A peça é um monólogo e Ella Gerricke faz de homem quase desde o início dos vinte e seis quadros que compõem o texto. Ela, Ella Gerricke, faz de homem, o marido que morreu de cancro, porque tem que sobreviver, porque já era pobre, porque a História interrompeu o seu sonho interminável de ser a Branca de Neve. Desde cedo, e para ter trabalho, esta mulher aprende a imitar os gestos masculinos que a tornam controladora de uma grua. Mas não é apenas no trabalho que ela tem que ser homem: na taberna, na rua, entre as crianças, depois com a subida de Hitler ao poder, ela tem que o ser na trincheira, na fábrica, escapar às inspecções e, entre os soldados, escapar ao desassossego das perseguições e excessos de uma sexualidade tão desenfreada e violenta como a da guerra. Prostitui-se, rouba, trabalha nos campos e nas fábricas de plástico que têm sucesso. Ela, Ella Gerricke, tem que matar, tem que sofrer e sofrer e continuar a sofrer sem redenção durante cinquenta anos. Entre certos quadros, Ella, não sabe quem é. E isso enfraquece-a. No texto de Manfred Karge ela está dilacerada e infeliz. Esse enfraquecimento não é do coração. A personagem diz mesmo, para mostrar o carácter orgânico do desconforto, que lhe dói “ali” e “ali” é o estômago. Ela tem fome da vida plena. A vida não saciou a sua vontade de viver e ser. Nesses instantes de consciência de si, Ella evoca a Branca de Neve. Essa evocação é uma invocação de uma dupla infância: a sua e a da Europa de Outrora. Ela não se reconhece nem no fascismo, nem no comunismo, quando trabalha na URSS, nem no capitalismo. Ella não se reconhece na Europa. A limite o texto mostra que não é apenas Ella Gerricke que não tem identidade, é a Europa que perdeu aquela que nasceu na Grécia e vinha insuflada pelo oriente. A dupla evocação é a dupla perda: a da infância de um ser humano, a infância cultural de um continente, a Europa, que se perdeu do mito e das bodas de Cadmo e Harmonia.

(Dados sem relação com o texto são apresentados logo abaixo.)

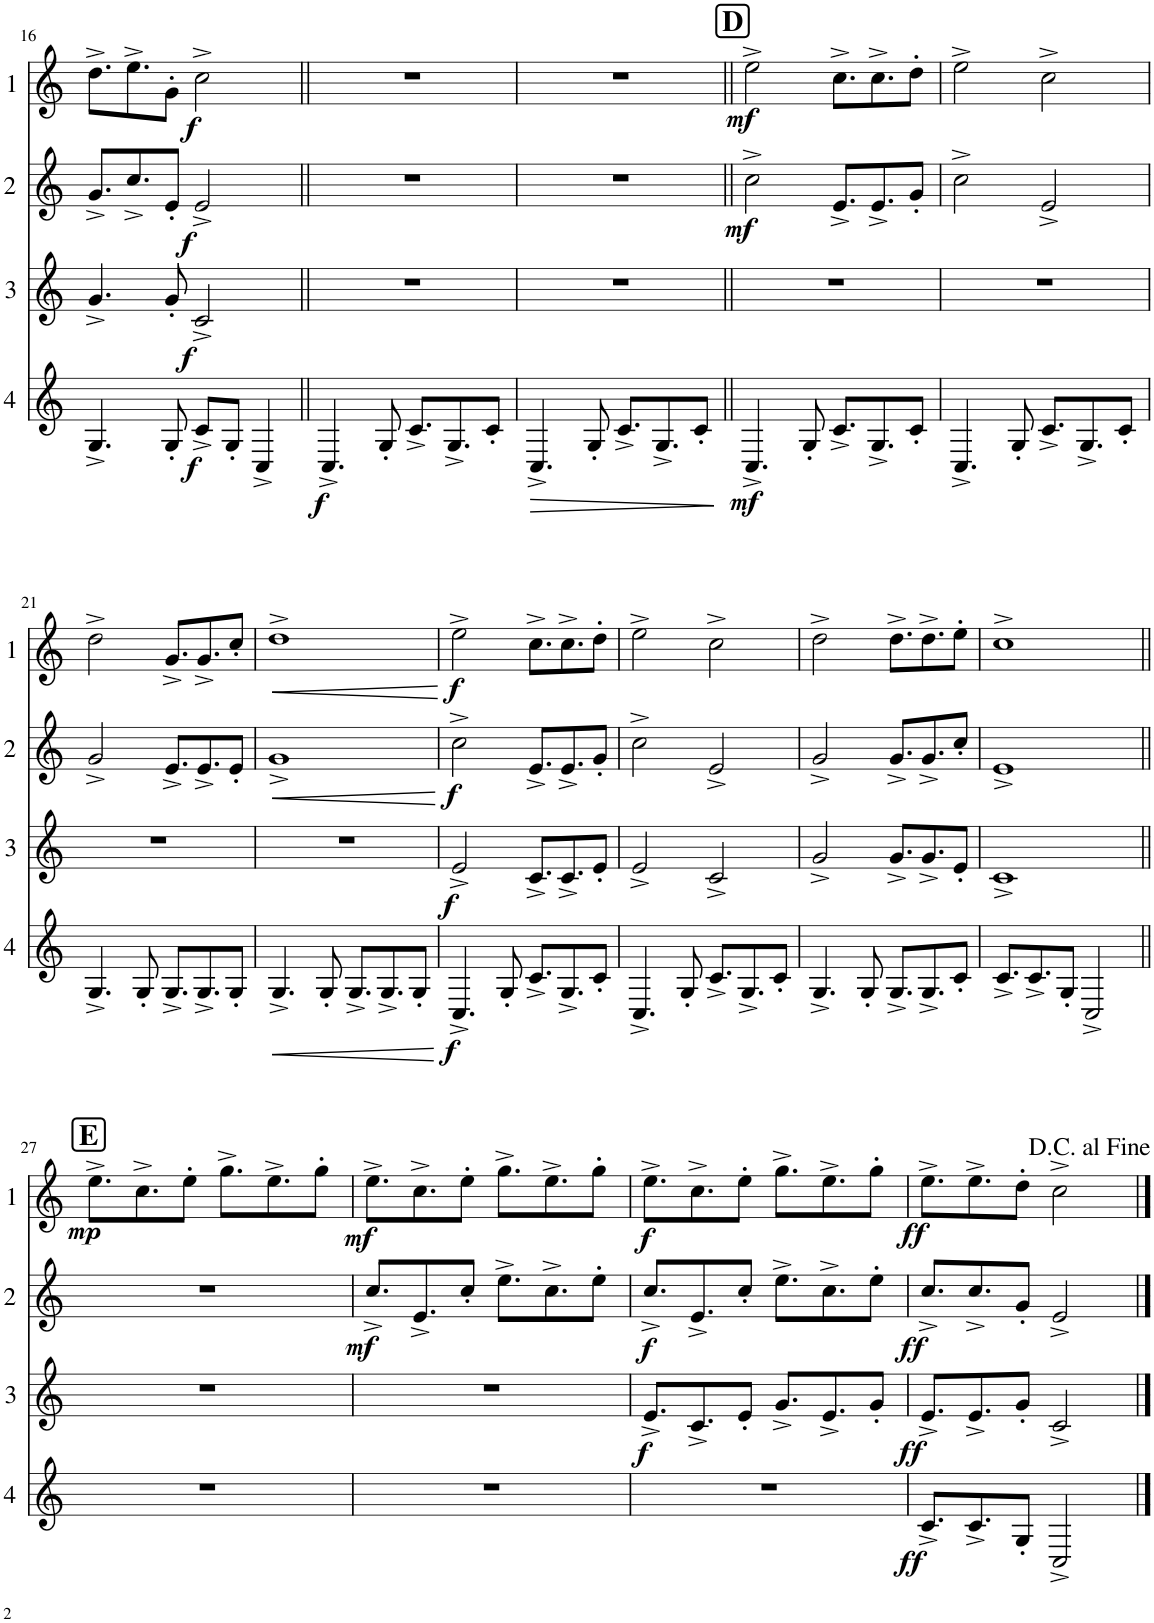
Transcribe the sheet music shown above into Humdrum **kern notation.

**kern	**dynam	**kern	**dynam	**kern	**dynam	**kern	**dynam
*part4	*part4	*part3	*part3	*part2	*part2	*part1	*part1
*staff4	*staff4	*staff3	*staff3	*staff2	*staff2	*staff1	*staff1
*I"Cor 4	*	*I"Cor 3	*	*I"Cor 2	*	*I"Cor 1	*
!!LO:PB:g=z
*clefG2	*	*clefG2	*	*clefG2	*	*clefG2	*
*Trd4c7	*	*Trd4c7	*	*Trd4c7	*	*Trd4c7	*
*k[]	*	*k[]	*	*k[]	*	*k[]	*
*M4/4	*	*M4/4	*	*M4/4	*	*M4/4	*
=16	=16	=16	=16	=16	=16	=16	=16
4.G^/	.	4.g^/	.	8.g^/L	.	8.dd^\L	.
.	.	.	.	8.cc^/	.	8.ee^\	.
8G'/	.	8g'/	.	8e'/J	.	8g'\J	.
!	!LO:DY:b	!	!LO:DY:b	!	!LO:DY:b	!	!LO:DY:b
8c^/L	f	2c^/	f	2e^/	f	2cc^\	f
8G'/J	.	.	.	.	.	.	.
4C^/	.	.	.	.	.	.	.
=17||	=17||	=17||	=17||	=17||	=17||	=17||	=17||
!	!LO:DY:b	!	!	!	!	!	!
4.C^/	f	1r	.	1r	.	1r	.
8G'/	.	.	.	.	.	.	.
8.c^/L	.	.	.	.	.	.	.
8.G^/	.	.	.	.	.	.	.
8c'/J	.	.	.	.	.	.	.
=18	=18	=18	=18	=18	=18	=18	=18
!	!LO:HP:b	!	!	!	!	!	!
4.C^/	>	1r	.	1r	.	1r	.
8G'/	.	.	.	.	.	.	.
8.c^/L	.	.	.	.	.	.	.
8.G^/	.	.	.	.	.	.	.
8c'/J	.	.	.	.	.	.	.
.	]	.	.	.	.	.	.
!!LO:REH:place=s1:a:B:cj:fs=14:t=D
=19||	=19||	=19||	=19||	=19||	=19||	=19||	=19||
!	!LO:DY:b	!	!	!	!LO:DY:b	!	!LO:DY:b
4.C^/	mf	1r	.	2cc^\	mf	2ee^\	mf
8G'/	.	.	.	.	.	.	.
8.c^/L	.	.	.	8.e^/L	.	8.cc^\L	.
8.G^/	.	.	.	8.e^/	.	8.cc^\	.
8c'/J	.	.	.	8g'/J	.	8dd'\J	.
=20	=20	=20	=20	=20	=20	=20	=20
4.C^/	.	1r	.	2cc^\	.	2ee^\	.
8G'/	.	.	.	.	.	.	.
8.c^/L	.	.	.	2e^/	.	2cc^\	.
8.G^/	.	.	.	.	.	.	.
8c'/J	.	.	.	.	.	.	.
!!LO:LB:g=z
=21	=21	=21	=21	=21	=21	=21	=21
4.G^/	.	1r	.	2g^/	.	2dd^\	.
8G'/	.	.	.	.	.	.	.
8.G^/L	.	.	.	8.e^/L	.	8.g^/L	.
8.G^/	.	.	.	8.e^/	.	8.g^/	.
8G'/J	.	.	.	8e'/J	.	8cc'/J	.
=22	=22	=22	=22	=22	=22	=22	=22
!	!LO:HP:b	!	!	!	!LO:HP:b	!	!LO:HP:b
4.G^/	<	1r	.	1g^	<	1dd^	<
8G'/	.	.	.	.	.	.	.
8.G^/L	.	.	.	.	.	.	.
8.G^/	.	.	.	.	.	.	.
8G'/J	.	.	.	.	.	.	.
.	[	.	.	.	[	.	[
=23	=23	=23	=23	=23	=23	=23	=23
!	!LO:DY:b	!	!LO:DY:b	!	!LO:DY:b	!	!LO:DY:b
4.C^/	f	2e^/	f	2cc^\	f	2ee^\	f
8G'/	.	.	.	.	.	.	.
8.c^/L	.	8.c^/L	.	8.e^/L	.	8.cc^\L	.
8.G^/	.	8.c^/	.	8.e^/	.	8.cc^\	.
8c'/J	.	8e'/J	.	8g'/J	.	8dd'\J	.
=24	=24	=24	=24	=24	=24	=24	=24
4.C^/	.	2e^/	.	2cc^\	.	2ee^\	.
8G'/	.	.	.	.	.	.	.
8.c^/L	.	2c^/	.	2e^/	.	2cc^\	.
8.G^/	.	.	.	.	.	.	.
8c'/J	.	.	.	.	.	.	.
=25	=25	=25	=25	=25	=25	=25	=25
4.G^/	.	2g^/	.	2g^/	.	2dd^\	.
8G'/	.	.	.	.	.	.	.
8.G^/L	.	8.g^/L	.	8.g^/L	.	8.dd^\L	.
8.G^/	.	8.g^/	.	8.g^/	.	8.dd^\	.
8c'/J	.	8e'/J	.	8cc'/J	.	8ee'\J	.
=26	=26	=26	=26	=26	=26	=26	=26
8.c^/L	.	1c^	.	1e^	.	1cc^	.
8.c^/	.	.	.	.	.	.	.
8G'/J	.	.	.	.	.	.	.
2C^/	.	.	.	.	.	.	.
!!LO:LB:g=z
!!LO:REH:place=s1:a:B:cj:fs=14:t=E
=27||	=27||	=27||	=27||	=27||	=27||	=27||	=27||
!	!	!	!	!	!	!	!LO:DY:b
1r	.	1r	.	1r	.	8.ee^\L	mp
.	.	.	.	.	.	8.cc^\	.
.	.	.	.	.	.	8ee'\J	.
.	.	.	.	.	.	8.gg^\L	.
.	.	.	.	.	.	8.ee^\	.
.	.	.	.	.	.	8gg'\J	.
=28	=28	=28	=28	=28	=28	=28	=28
!	!	!	!	!	!LO:DY:b	!	!LO:DY:b
1r	.	1r	.	8.cc^/L	mf	8.ee^\L	mf
.	.	.	.	8.e^/	.	8.cc^\	.
.	.	.	.	8cc'/J	.	8ee'\J	.
.	.	.	.	8.ee^\L	.	8.gg^\L	.
.	.	.	.	8.cc^\	.	8.ee^\	.
.	.	.	.	8ee'\J	.	8gg'\J	.
=29	=29	=29	=29	=29	=29	=29	=29
!	!	!	!LO:DY:b	!	!LO:DY:b	!	!LO:DY:b
1r	.	8.e^/L	f	8.cc^/L	f	8.ee^\L	f
.	.	8.c^/	.	8.e^/	.	8.cc^\	.
.	.	8e'/J	.	8cc'/J	.	8ee'\J	.
.	.	8.g^/L	.	8.ee^\L	.	8.gg^\L	.
.	.	8.e^/	.	8.cc^\	.	8.ee^\	.
.	.	8g'/J	.	8ee'\J	.	8gg'\J	.
=30	=30	=30	=30	=30	=30	=30	=30
!	!LO:DY:b	!	!LO:DY:b	!	!LO:DY:b	!	!LO:DY:b
8.c^/L	ff	8.e^/L	ff	8.cc^/L	ff	8.ee^\L	ff
8.c^/	.	8.e^/	.	8.cc^/	.	8.ee^\	.
8G'/J	.	8g'/J	.	8g'/J	.	8dd'\J	.
2C^/	.	2c^/	.	2e^/	.	2cc^\	.
==	==	==	==	==	==	==	==
*-	*-	*-	*-	*-	*-	*-	*-
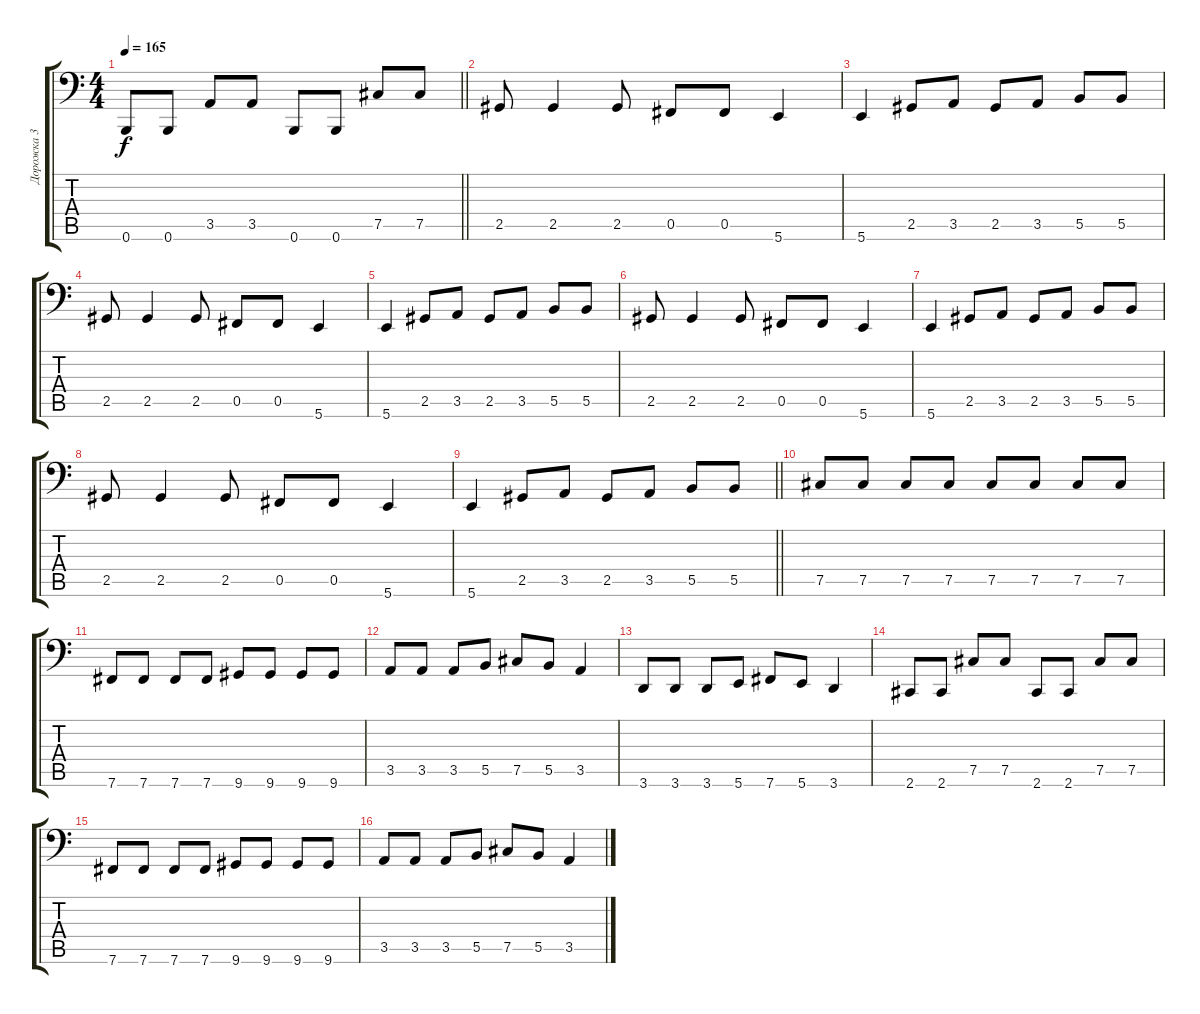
\track ("Дорожка 3" "Дорожка 3") {instrument electricbassfinger}
\staff {score tabs}
\tuning (Db3 Ab2 E2 B1 Gb1 B0) {hide}
\ts (4 4)
\tempo 165
\clef f4
\barLineRight lightlight
\ks c
0.6.8{dy f} 0.6.8 3.5.8 3.5.8 0.6.8 0.6.8 7.5.8 7.5.8 |
\section ("" " ")
2.5.8 2.5.4 2.5.8 0.5.8 0.5.8 5.6.4 |
5.6.4 2.5.8 3.5.8 2.5.8 3.5.8 5.5.8 5.5.8 |
2.5.8 2.5.4 2.5.8 0.5.8 0.5.8 5.6.4 |
5.6.4 2.5.8 3.5.8 2.5.8 3.5.8 5.5.8 5.5.8 |
2.5.8 2.5.4 2.5.8 0.5.8 0.5.8 5.6.4 |
5.6.4 2.5.8 3.5.8 2.5.8 3.5.8 5.5.8 5.5.8 |
2.5.8 2.5.4 2.5.8 0.5.8 0.5.8 5.6.4 |
\barLineRight lightlight
5.6.4 2.5.8 3.5.8 2.5.8 3.5.8 5.5.8 5.5.8 |
\section ("" " ")
7.5.8 7.5.8 7.5.8 7.5.8 7.5.8 7.5.8 7.5.8 7.5.8 |
7.6.8 7.6.8 7.6.8 7.6.8 9.6.8 9.6.8 9.6.8 9.6.8 |
3.5.8 3.5.8 3.5.8 5.5.8 7.5.8 5.5.8 3.5.4 |
3.6.8 3.6.8 3.6.8 5.6.8 7.6.8 5.6.8 3.6.4 |
2.6.8 2.6.8 7.5.8 7.5.8 2.6.8 2.6.8 7.5.8 7.5.8 |
7.6.8 7.6.8 7.6.8 7.6.8 9.6.8 9.6.8 9.6.8 9.6.8 |
3.5.8 3.5.8 3.5.8 5.5.8 7.5.8 5.5.8 3.5.4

Sendo teatro difícil, político e difícil como o são as peças da Cornucópia, penso que essa é a mais fina e subtil relação analógica que o texto nos deixa para pensar: não é só Ella Gerricke que procura a sua infância que não teve. A Europa actual também só se pode rever numa infância que já não faz parte sequer do currículo das disciplinas. A escola já não é o mundo à parte onde as origens se pensavam e ofereciam ao ser de cada um. Da escola podemos dizer, como Nietzsche do teatro de Eurípides, que tem a vida banal do aluno no palco. Os tachos e as panelas, como ridicularizava Aristófanes nas Rãs. No “palco” da sala, como sabemos, não pode nem estar a vida do professor nem a do aluno. Na sala tem que estar o texto. O Outro com quem aprendemos a troca e a humildade, a ética, o diálogo, a verdade, o bem, o belo, muito para além de cada um e da nossa pobres vida. A escola não pode ser o prolongamento da vida que nos torna infelizes: a escola tem que ser a interrupção dessa vida, a emergência da outra, mais alta e sublime, mais elevada e suprema que os autores vislumbraram do pélago que os assombrou.